**Consigne:**
Répondez, s'il vous plaît, à ces questions sur le passage cité ci-dessous.
(a) Quelles élites rallieront les élites de gauche ?
(b) Où ces pseudo-élites sont-elles encore présentes aujourd'hui ?
(c) Vers quel parti l'électorat ouvrier a-t-il basculé ?

**Passage cité:**
Le récit d'une (r)évolution qui amène l'un de ses ardents ( et modeste) protagonistes à réfléchir a posteriori sur sa pertinence en dénonçant avec fracas l'immaturité des élites auxquelles elle va donner naissance, élites de gauche que rallieront celles de droite, perdues dans une confusion des genres pathologique, pseudo-élites aujourd'hui encore présentes au pouvoir et dans les médias mais en voie de total discrédit, la bascule de l'électorat ouvrier vers le Front National en constituant sans doute la plus pertinente expression.

**Données fournies:**
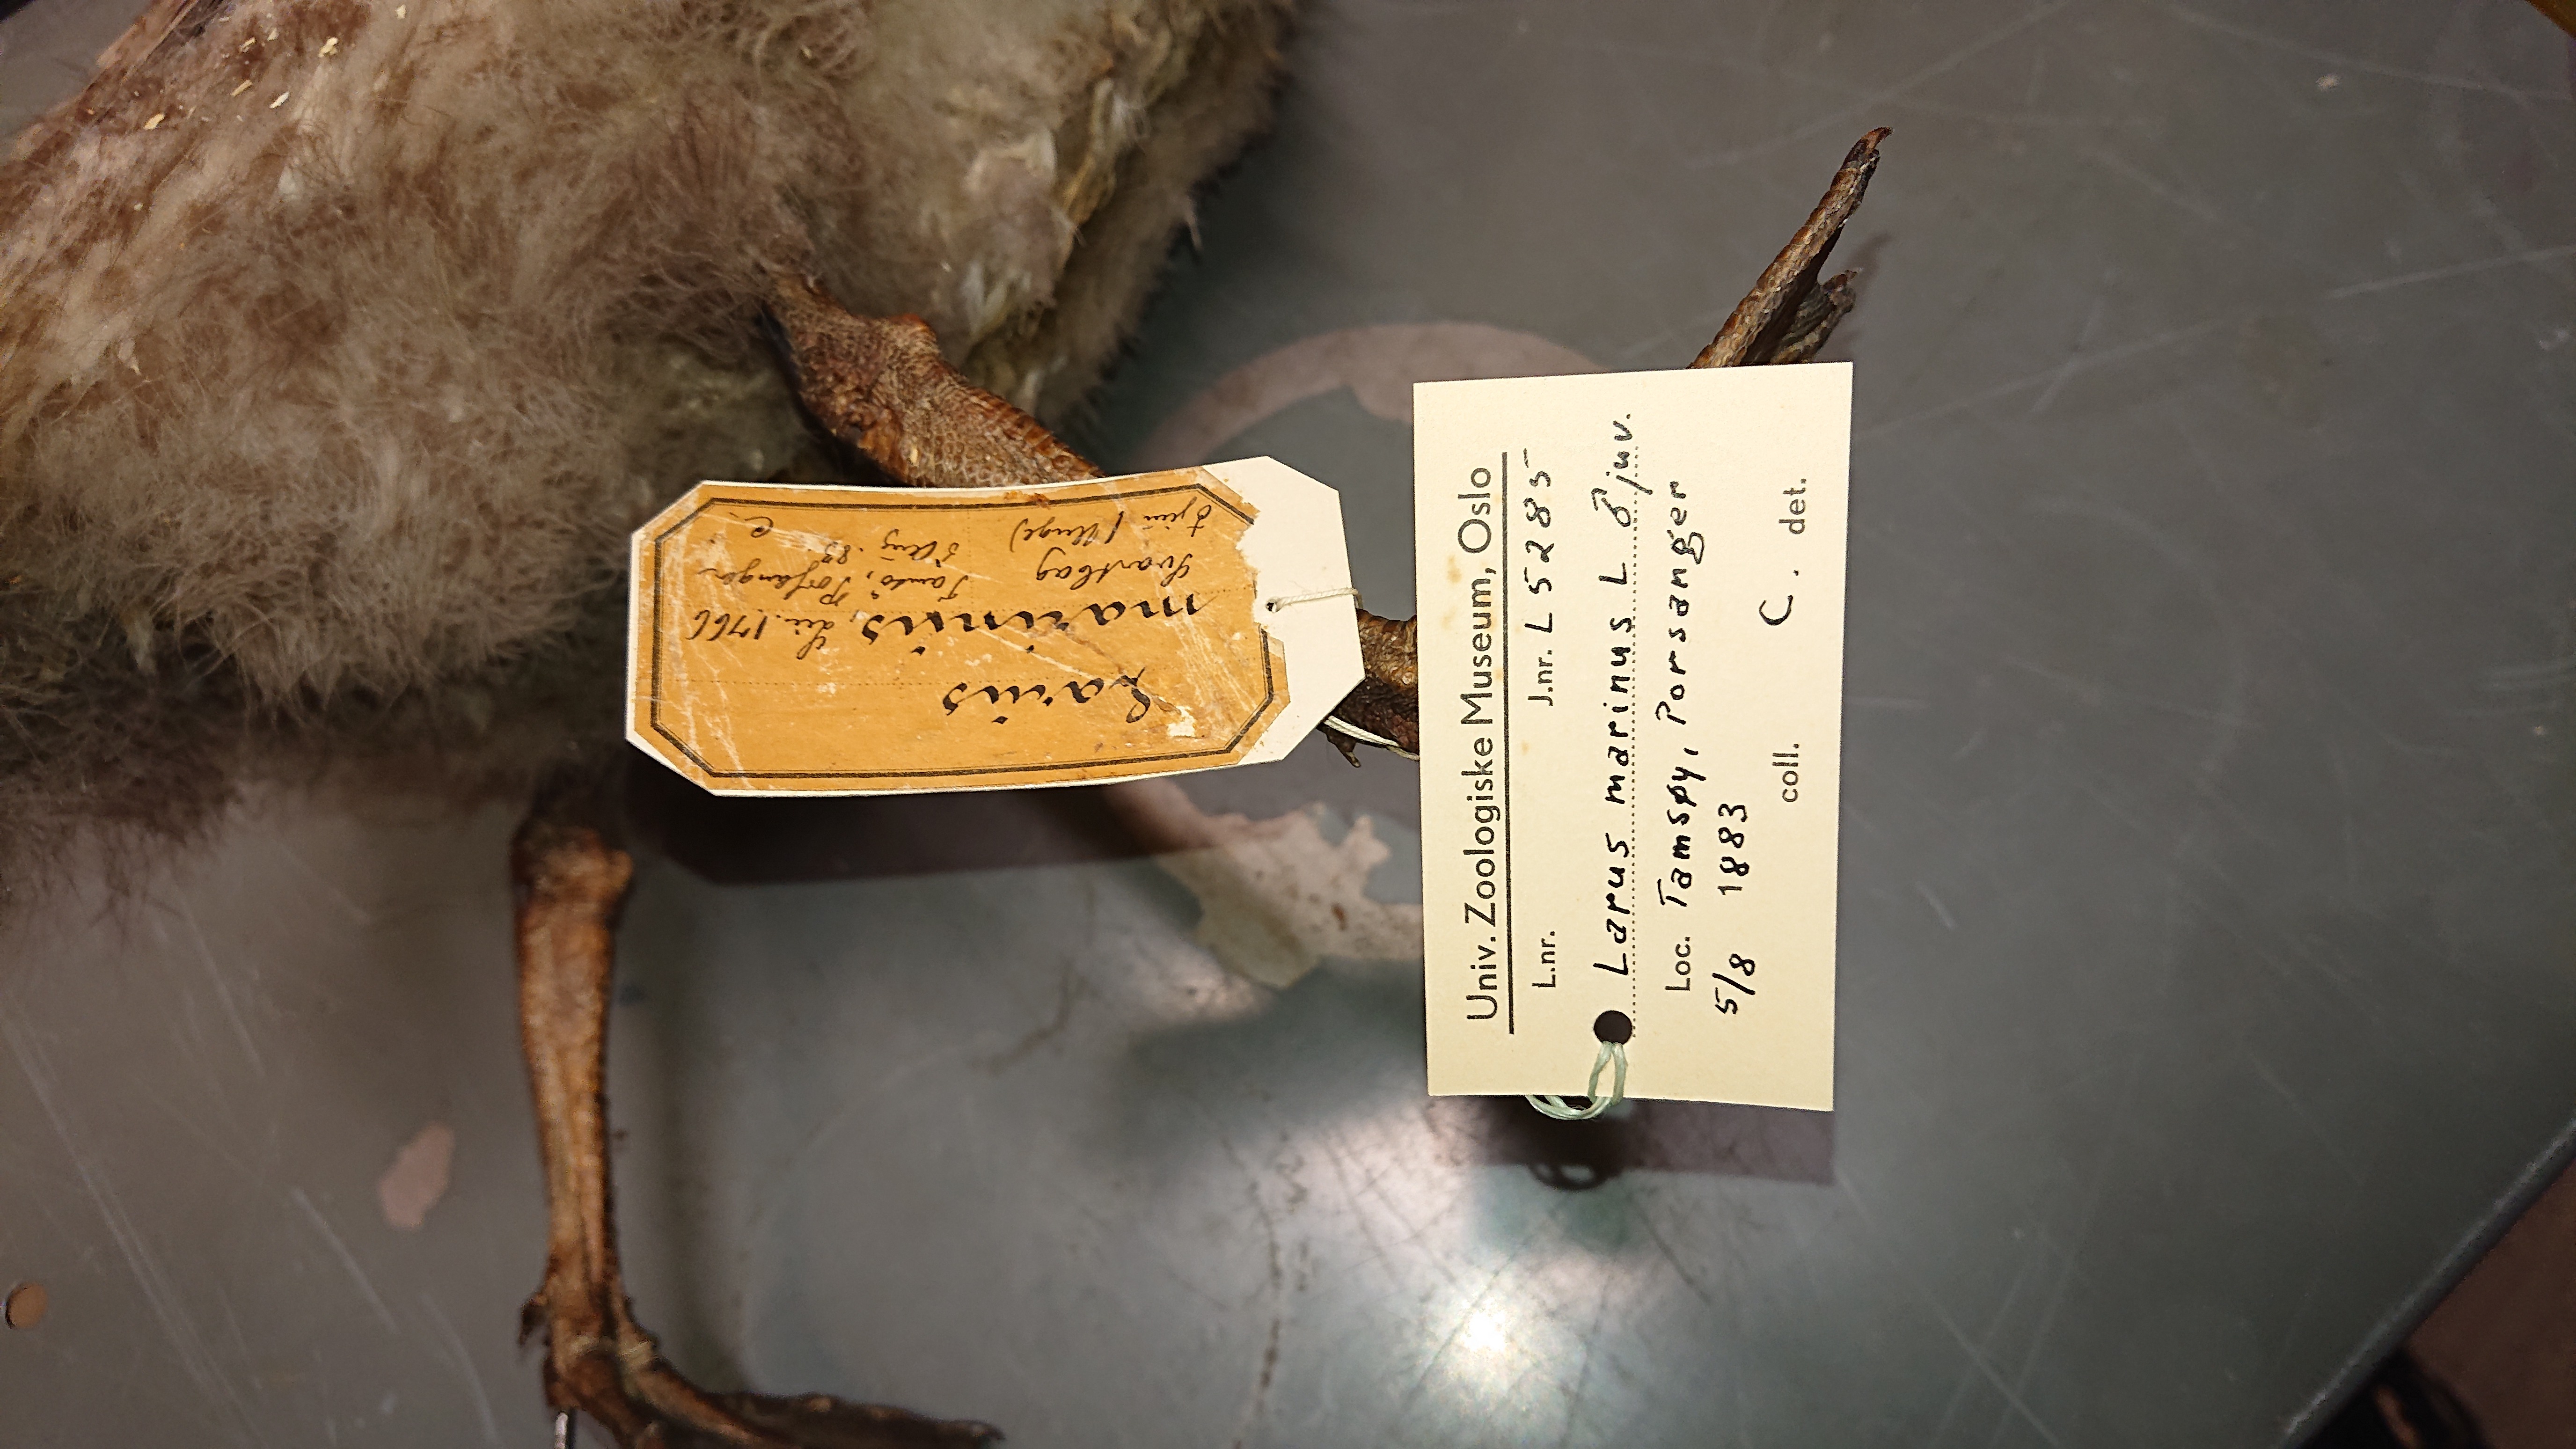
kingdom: Animalia
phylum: Chordata
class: Aves
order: Charadriiformes
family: Laridae
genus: Larus
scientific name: Larus marinus
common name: Great black-backed gull
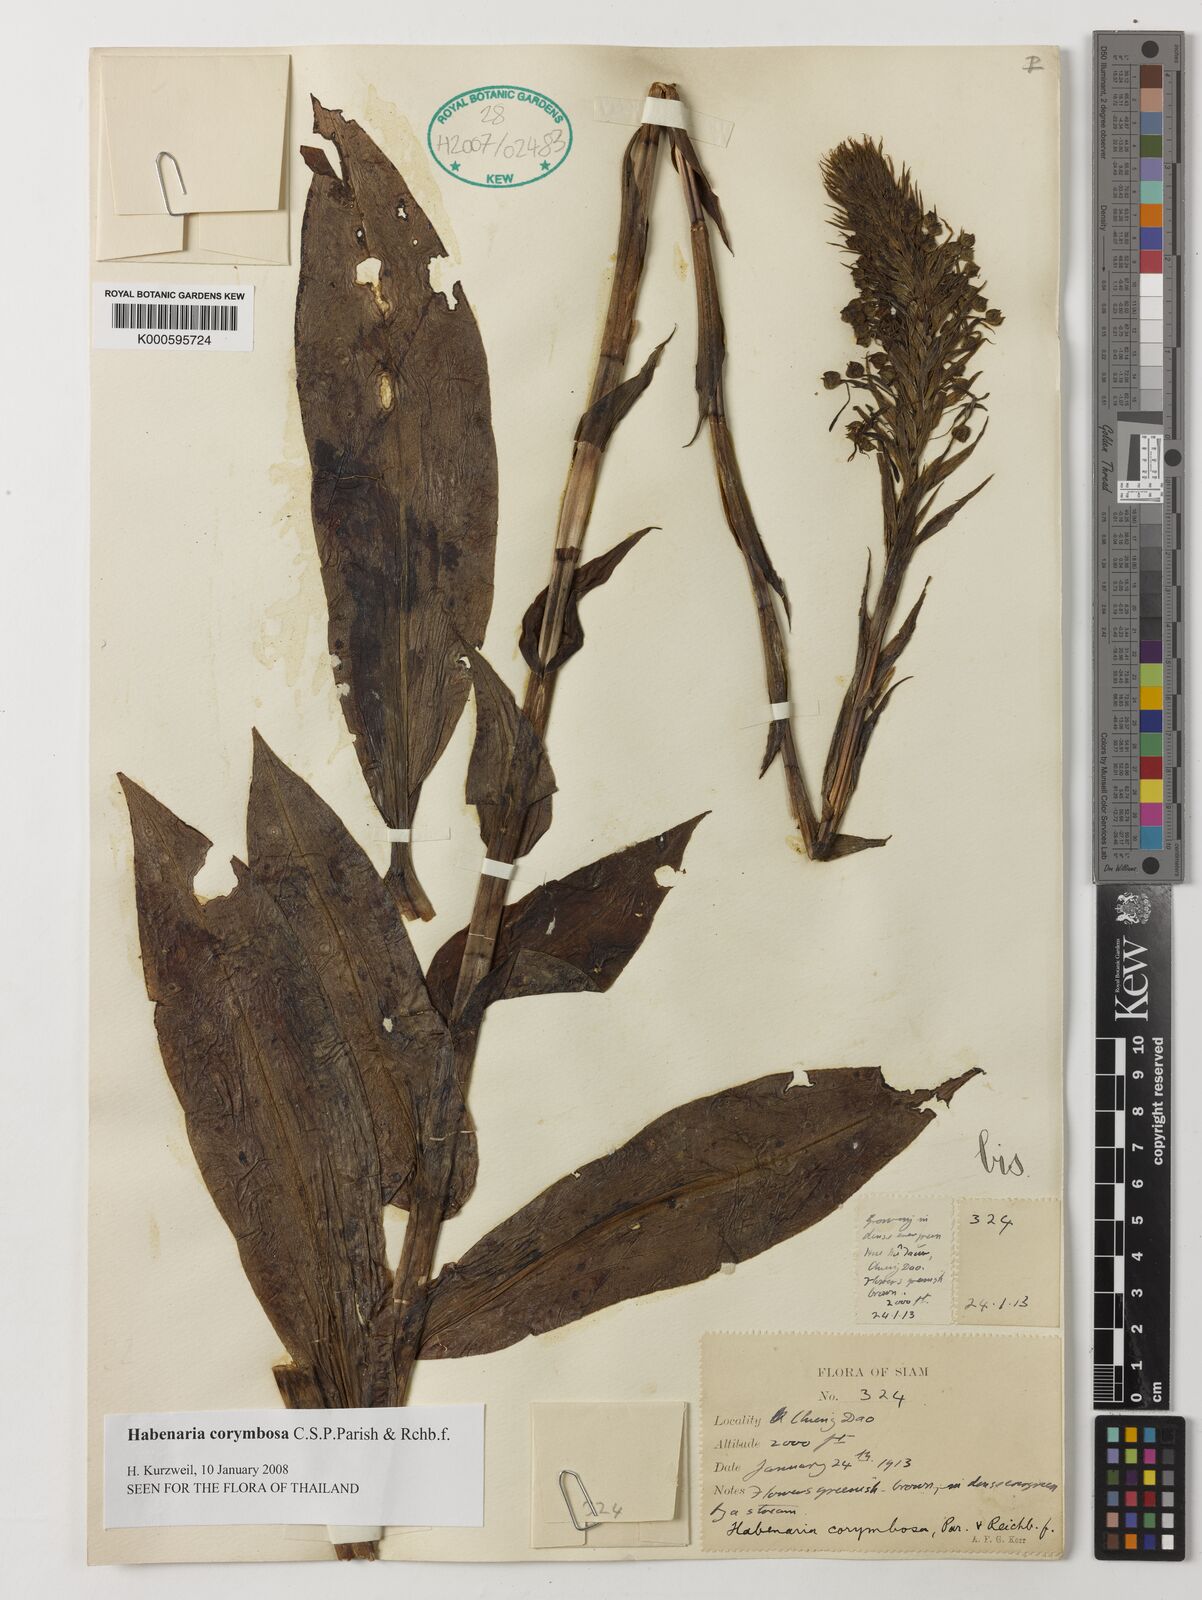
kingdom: Plantae
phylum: Tracheophyta
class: Liliopsida
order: Asparagales
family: Orchidaceae
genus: Habenaria
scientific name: Habenaria corymbosa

**Exercice corrigé:**
(a) Celles de droite.
(b) Au pouvoir et dans les médias.
(c) Vers le Front National.